Stephan Silvestre : Il s’agit plus exactement des producteurs américains de pétrole de schiste. En effet, une bonne partie des puits de ce type ne sont pas rentables sous ce cours, mais pas tous. Grâce aux fulgurants progrès technologiques et logistiques, ce seuil de rentabilité descend régulièrement et il existe toujours des puits qui produisent. Pour ce qui est du gaz de schiste, son cours est aussi en baisse, là aussi en raison des progrès techniques, mais cela n’est que partiellement lié au pétrole. D’une part, les marchés sont assez séparés : celui du pétrole est mondialisé, alors que celui du gaz est encore régionalisé, opéré dans trois zones distinctes (Amérique du Nord, Europe et Asie). D’autre part, les usages ne sont pas les mêmes : surtout les transports pour le pétrole et surtout le chauffage et la production d’électricité pour le gaz. La substitution entre les deux ressources est donc assez faible. 

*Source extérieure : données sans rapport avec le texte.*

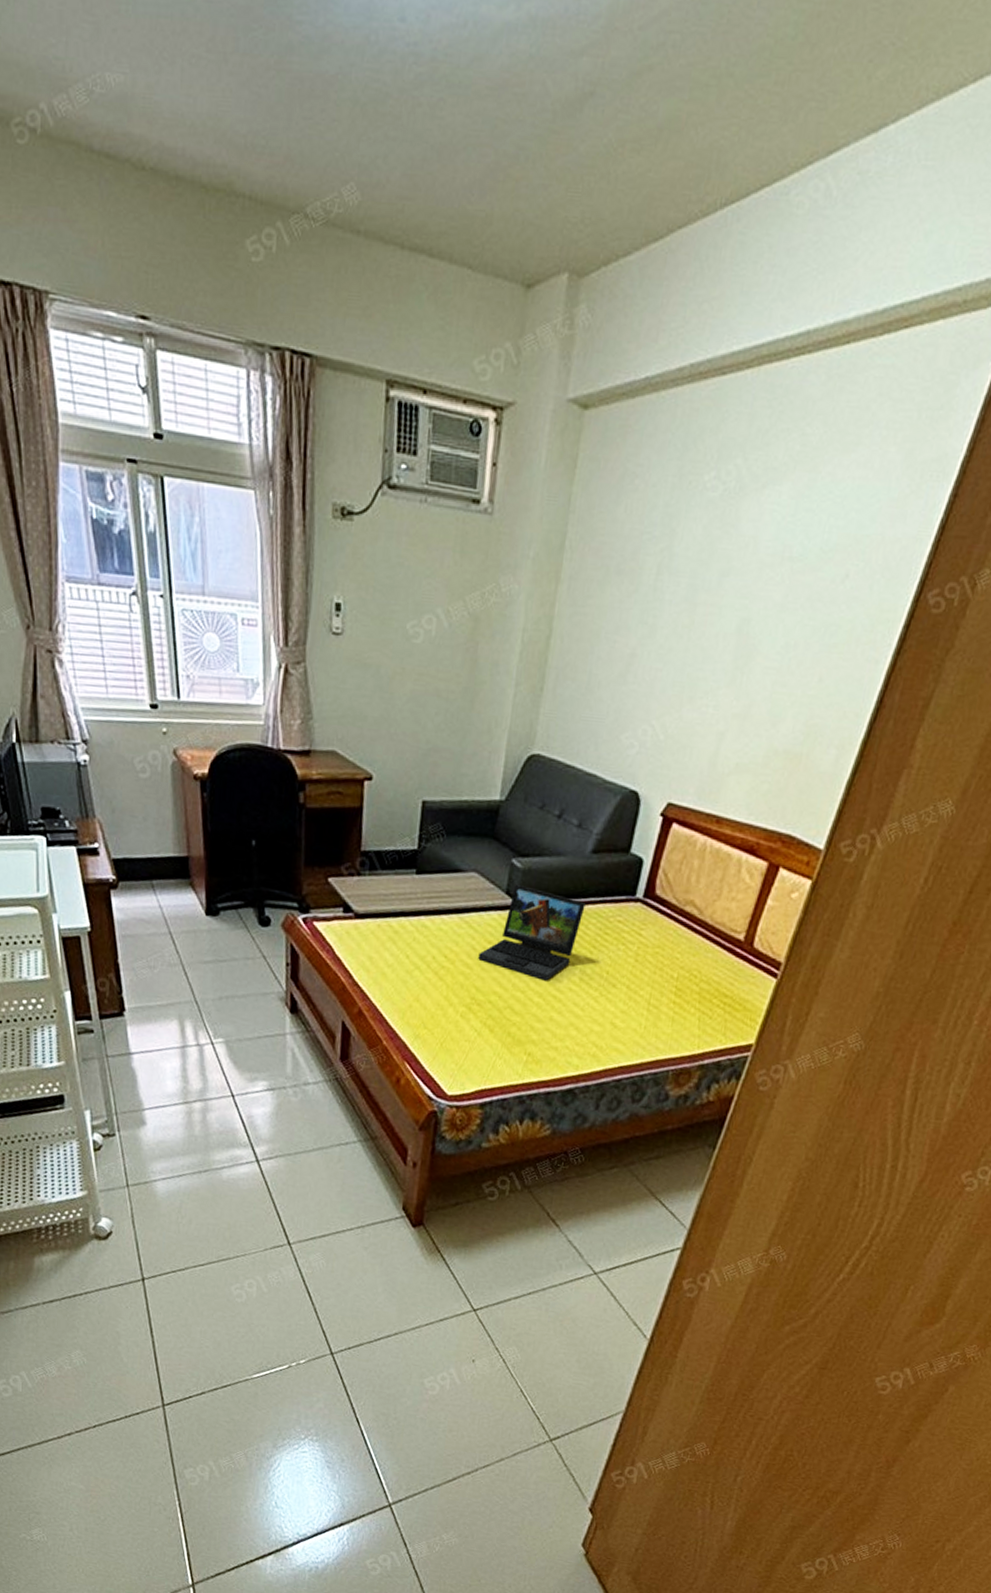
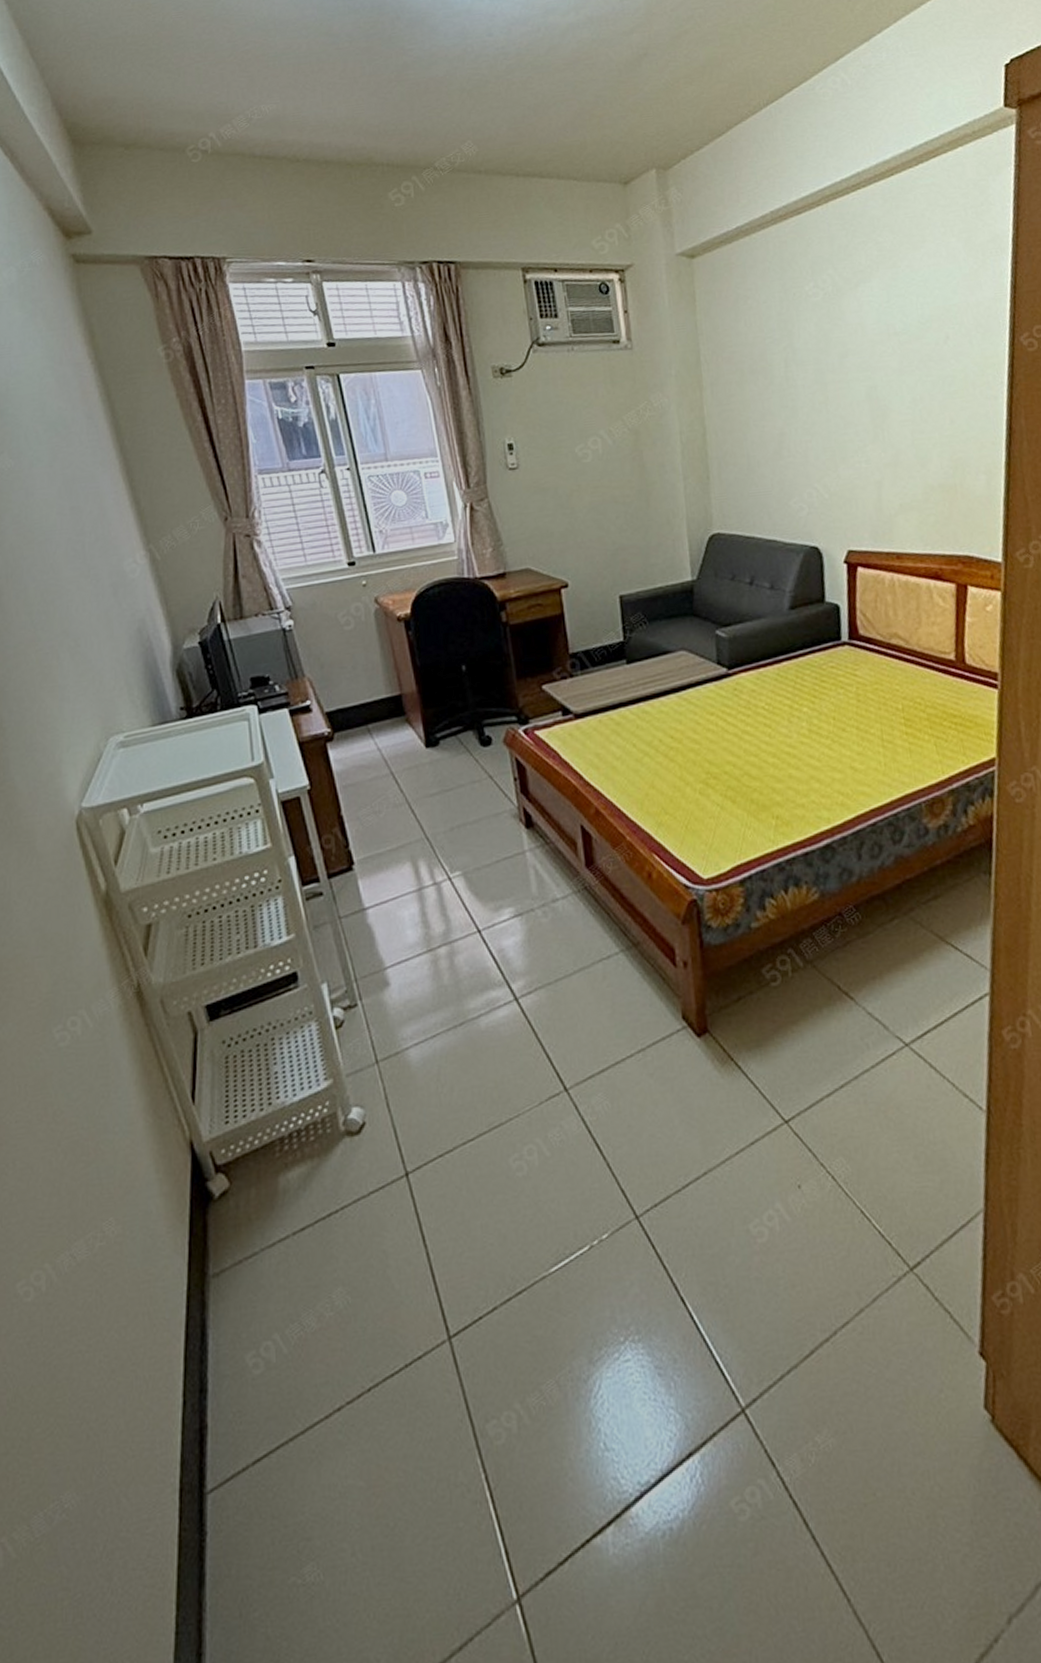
laptop: present [478,885,586,981] -> none [704,653,797,740]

Comment s'organise l'extraction du gaz de schiste dans un contexte où le pétrole atteint des records de déflation ?

L’exploitation du gaz de schiste n’est pas liée directement au cours du pétrole. Cependant, elle fait aussi face à une baisse du cours du gaz due à la production américaine elle-même. Les producteurs américains ont de plus en plus de mal à trouver les capitaux nécessaires pour explorer et forer ; ils ont donc en grande partie gelé leurs investissements en exploration et en production. Cependant, il reste énormément d’équipements déployés sur le terrain et de puits déjà forés en attente d’extraction. La production, actuellement en baisse, peut ainsi redémarrer très rapidement si les cours remontent. La situation est la même pour le pétrole de schiste. Cette fois, la baisse provient de l’extérieur du pays : elle est en grande partie causée par la politique de l’OPEP et aux dissensions qui y règnent, mais aussi par la profusion de l’offre à travers le monde, notamment des pays non OPEP, chacun cherchant à augmenter sa production. Alors que la production américaine avait atteint des records en 2015, plaçant le pays au premier rang mondial, elle devrait baisser significativement en 2016. Là aussi, le premier poste dans lequel les producteurs vont couper sera l’exploration. 

Quelles sont les avantages et les limites de cette politique pour l'Arabie Saoudite ?

Sur ce plan, l’Arabie Saoudite a atteint l’un de ses objectifs. Mais elle ne cherchait pas à nuire qu’aux États-Unis : la Russie et l’Iran étaient aussi dans sa ligne de mire et eux aussi pâtissent de ce cours. Mais il ne faut pas surestimer l’aptitude de ce pays à manipuler les cours. Les dissensions dans l’OPEP constituent aussi un facteur clé, en particulier la lutte sans merci avec l’Iran. Dans un contexte si tendu entre ces deux rivaux, toute entente sur la production et les prix est illusoire. L’Arabie Saoudite elle-même souffre beaucoup du cours actuel, au point qu’elle envisage de vendre une partie de ses bijoux de famille, c’est-à-dire des parts de la société pétrolière nationale Saudi Aramco. Et il lui sera difficile de faire marche arrière : si demain elle décidait de réduire sa production pour faire remonter les cours, l’Iran, et d’autres pays, s’engouffreront dans la brèche pour récupérer ses parts de marché. Le royaume saoudien s’est engagé sur un chemin à hauts risques qu’il aura du mal à quitter.